> SOURCE EXCERPT:
┌──

If you’re working with remote data, consider adding:

  • A loading state while data is being fetched.
  • An error state when requests fail.
  • Validation before rendering.
  • Memoization for larger datasets to avoid unnecessary recalculation during re-renders.

These small additions can make a noticeable difference in performance and maintainability as the application evolves.

Common issues and fixes

Most Sankey chart issues are typically related to data quality, component configuration, or sizing.

  • Missing links or tooltips: Verify that node references match exactly and that all required services are injected.
  • Overlapping or clipped content: Increase the chart or container height, and adjust node offsets, label size, padding, or overflow styles.
  • Inconsistent totals: Validate input and output values at each stage of the flow to ensure data accuracy.
  • Blank chart in hidden tabs: Refresh the chart after the tab becomes visible.
  • Print or export not working: Confirm that the component reference is available before calling print or export methods.

Once your chart is working as expected, it’s important to ensure that it’s accessible to all users.

Accessibility considerations

  • Keep labels visible whenever possible to help users understand the flow of data.
  • Avoid relying solely on color to communicate meaning, as some users may have difficulty distinguishing colors.
  • Provide a tabular view of the data alongside the chart to improve accessibility and make the information easier to consume.

Other use cases

Beyond energy data, Sankey Diagrams are useful whenever you need to explain how something moves through a system.

For example:

  • Tracking users through a signup funnel.
  • Visualizing API request routing across microservices.
  • Understanding cloud cost allocation across teams.
  • Mapping warehouse inventory movement.
  • Showing how support tickets flow between departments.
  • Analyzing ETL pipelines and data movement.

A common real-world example is cloud cost reporting. Teams often know their total spending but not how it is distributed across services, environments, and business units. A Sankey Diagram makes those relationships obvious within seconds.

└──

> MATERIAL:
┌──

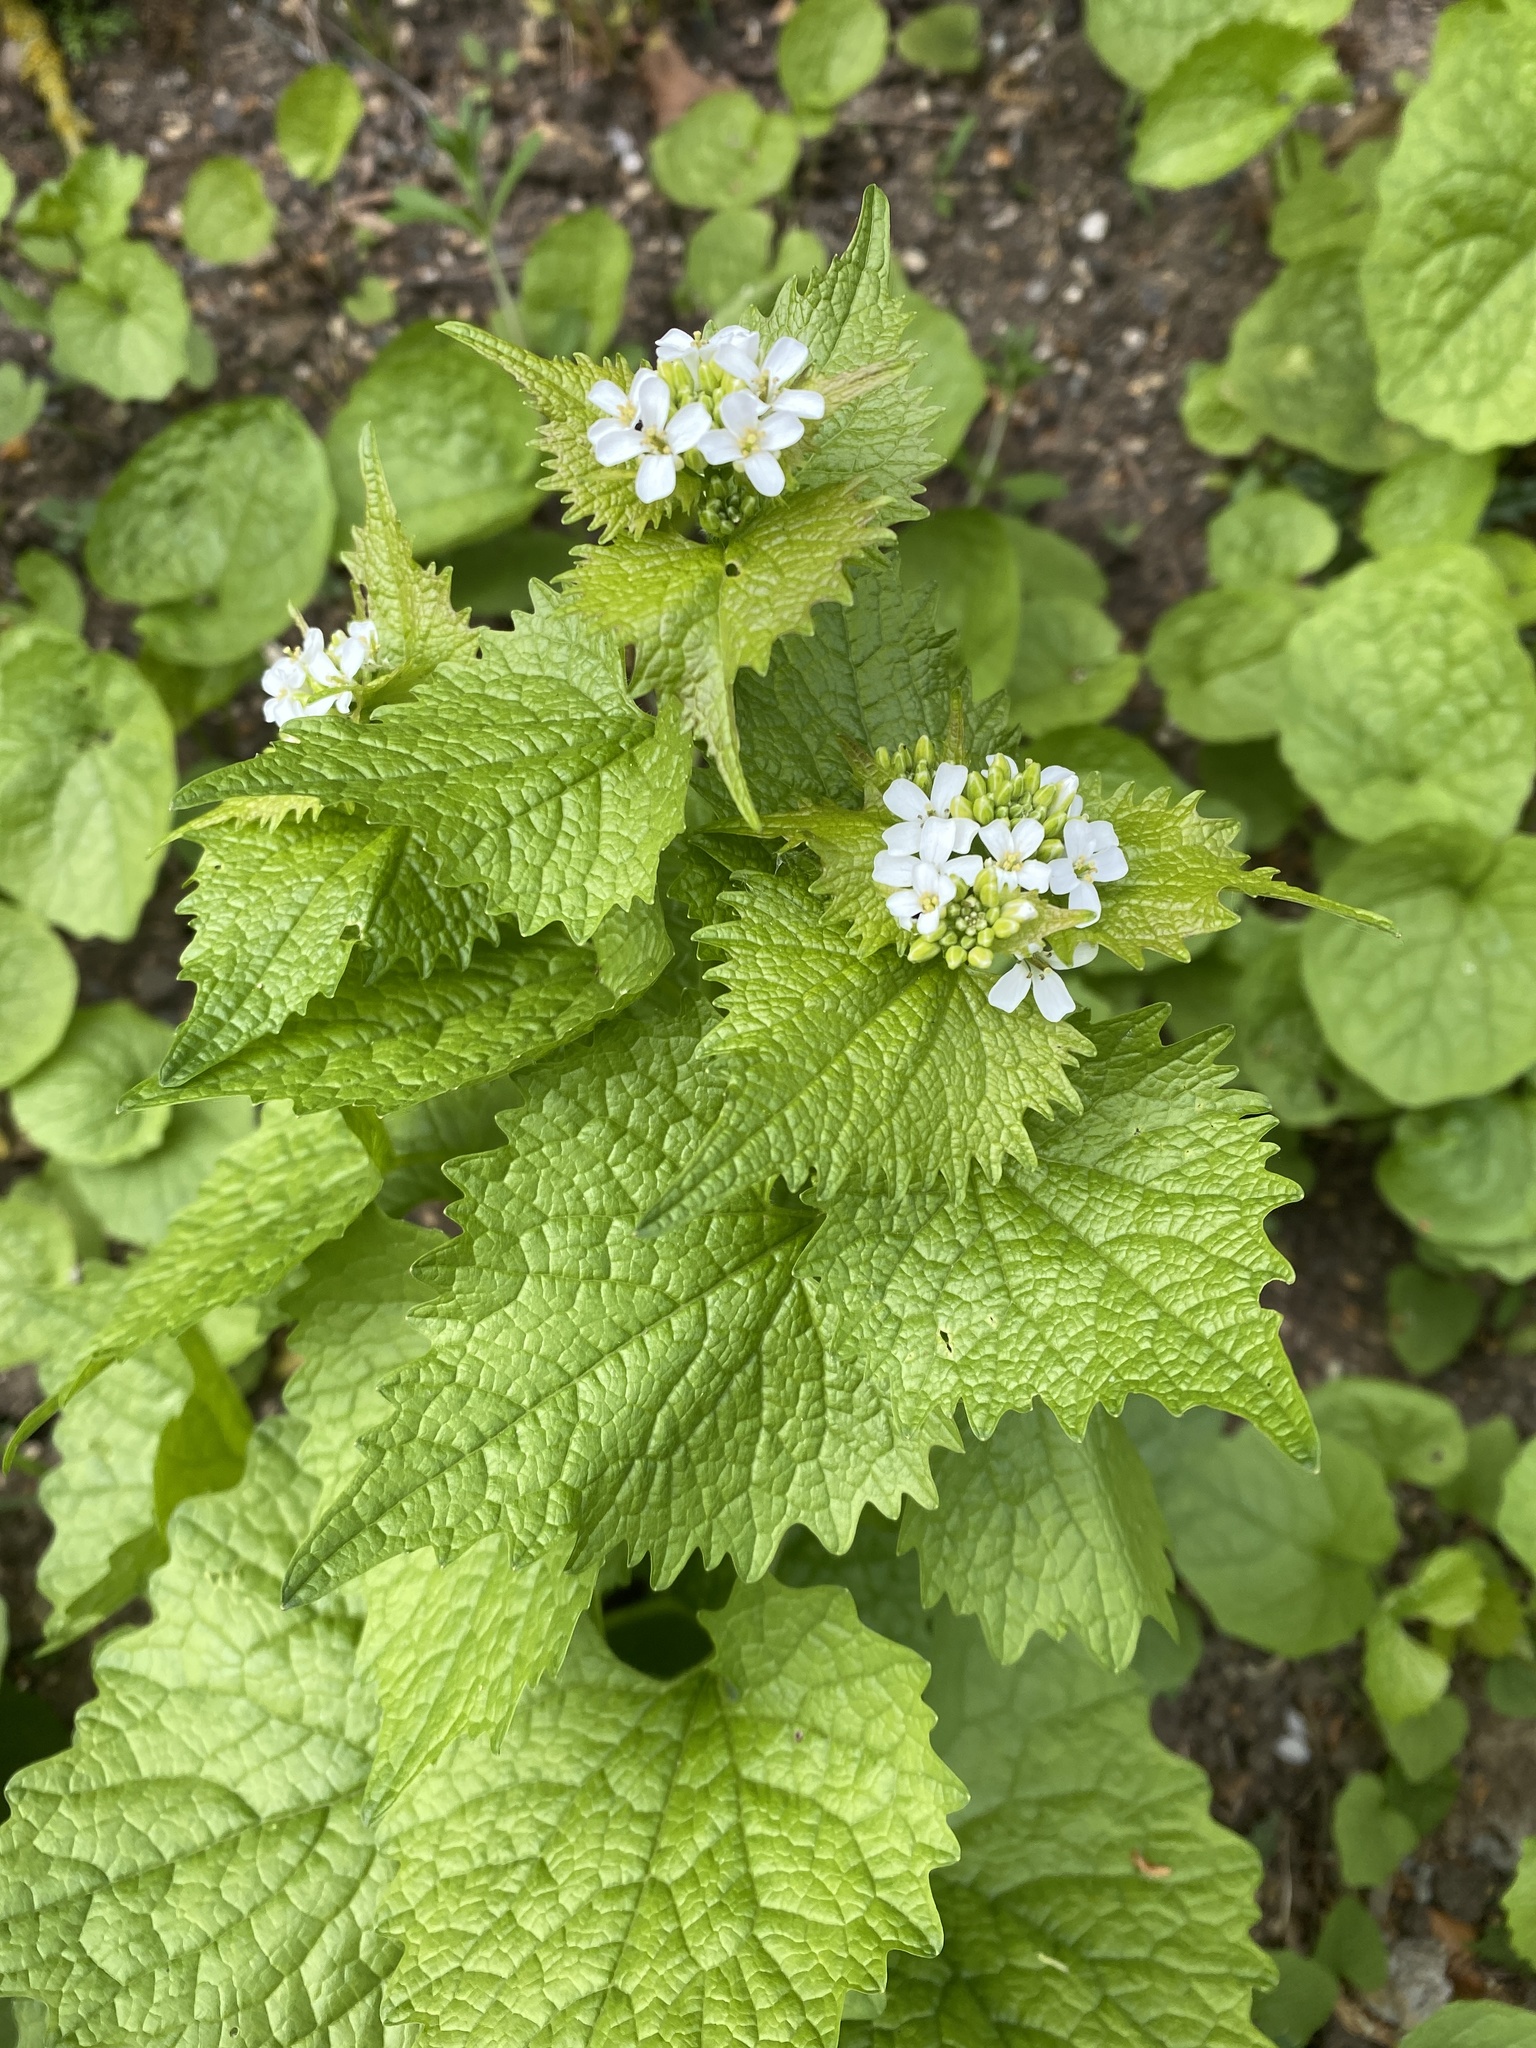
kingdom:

└──

> REQUIREMENTS:
[1] Revise the Sankey chart text starting with "Accessibility considerations" and going on through "routing across microservices.", so that "tabular view" becomes "table view".
[2] Answer these questions from the Sankey chart text.
(a) What fix does it give for a blank chart in hidden tabs?
(b) Which real-world example does it call common?
(c) What does it say to provide alongside the chart to improve accessibility?
[3] Decide whether each statement agrees with the Sankey chart text. Answer yes or no, and quote the words that settle it.
(a) The text recommends using color alone to communicate meaning.
(b) Most Sankey chart issues are typically tied to data quality, component configuration, or sizing.
(c) The text suggests memoization for larger datasets.
The data has no role in anything asked here.

> TASK ANSWERS:
[1]
Accessibility considerations

  • Keep labels visible whenever possible to help users understand the flow of data.
  • Avoid relying solely on color to communicate meaning, as some users may have difficulty distinguishing colors.
  • Provide a table view of the data alongside the chart to improve accessibility and make the information easier to consume.

Other use cases

Beyond energy data, Sankey Diagrams are useful whenever you need to explain how something moves through a system.

For example:

  • Tracking users through a signup funnel.
  • Visualizing API request routing across microservices.

[2]
(a) Refresh the chart after the tab becomes visible.
(b) Cloud cost reporting.
(c) A tabular view of the data.

[3]
(a) No: "Avoid relying solely on color to communicate meaning"
(b) Yes: "Most Sankey chart issues are typically related to data quality, component configuration, or sizing."
(c) Yes: "Memoization for larger datasets to avoid unnecessary recalculation during re-renders."